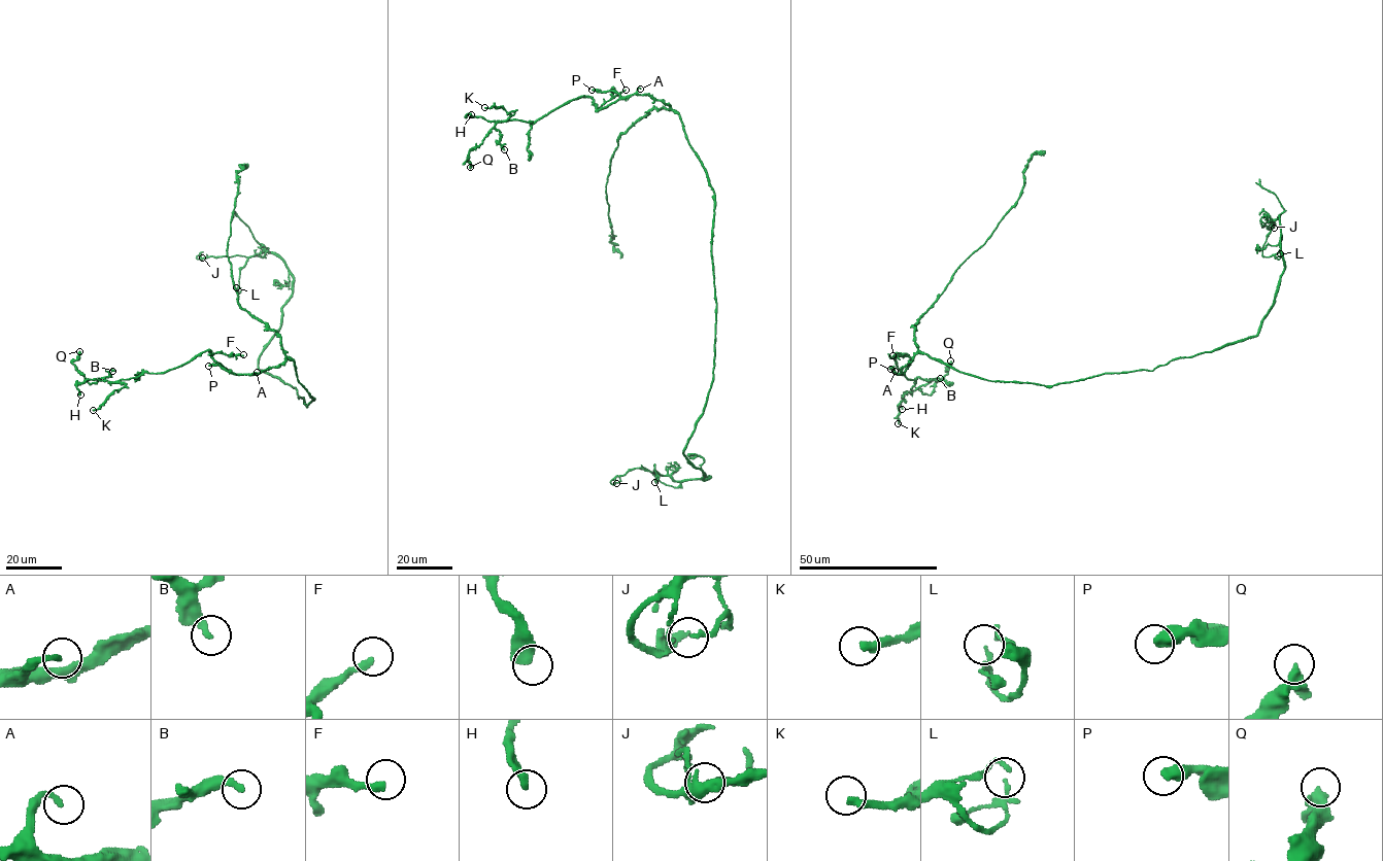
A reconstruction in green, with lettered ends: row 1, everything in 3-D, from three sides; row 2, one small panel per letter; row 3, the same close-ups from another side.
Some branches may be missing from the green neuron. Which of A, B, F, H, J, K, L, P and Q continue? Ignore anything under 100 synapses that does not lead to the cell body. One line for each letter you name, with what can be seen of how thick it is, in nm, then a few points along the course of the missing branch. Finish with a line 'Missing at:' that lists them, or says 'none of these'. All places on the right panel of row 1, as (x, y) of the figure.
...
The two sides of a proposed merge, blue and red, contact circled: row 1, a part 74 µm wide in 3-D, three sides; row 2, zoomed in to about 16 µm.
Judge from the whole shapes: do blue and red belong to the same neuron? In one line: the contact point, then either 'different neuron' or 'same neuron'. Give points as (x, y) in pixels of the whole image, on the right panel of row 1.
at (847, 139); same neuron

Your objective: Scan the records above for the string "green", and copy every line where it turns up.

Response box:
A reconstruction in green, with lettered ends: row 1, everything in 3-D, from three sides; row 2, one small panel per letter; row 3, the same close-ups from another side.
Some branches may be missing from the green neuron. Which of A, B, F, H, J, K, L, P and Q continue? Ignore anything under 100 synapses that does not lead to the cell body. One line for each letter you name, with what can be seen of how thick it is, in nm, then a few points along the course of the missing branch. Finish with a line 'Missing at:' that lists them, or says 'none of these'. All places on the right panel of row 1, as (x, y) of the figure.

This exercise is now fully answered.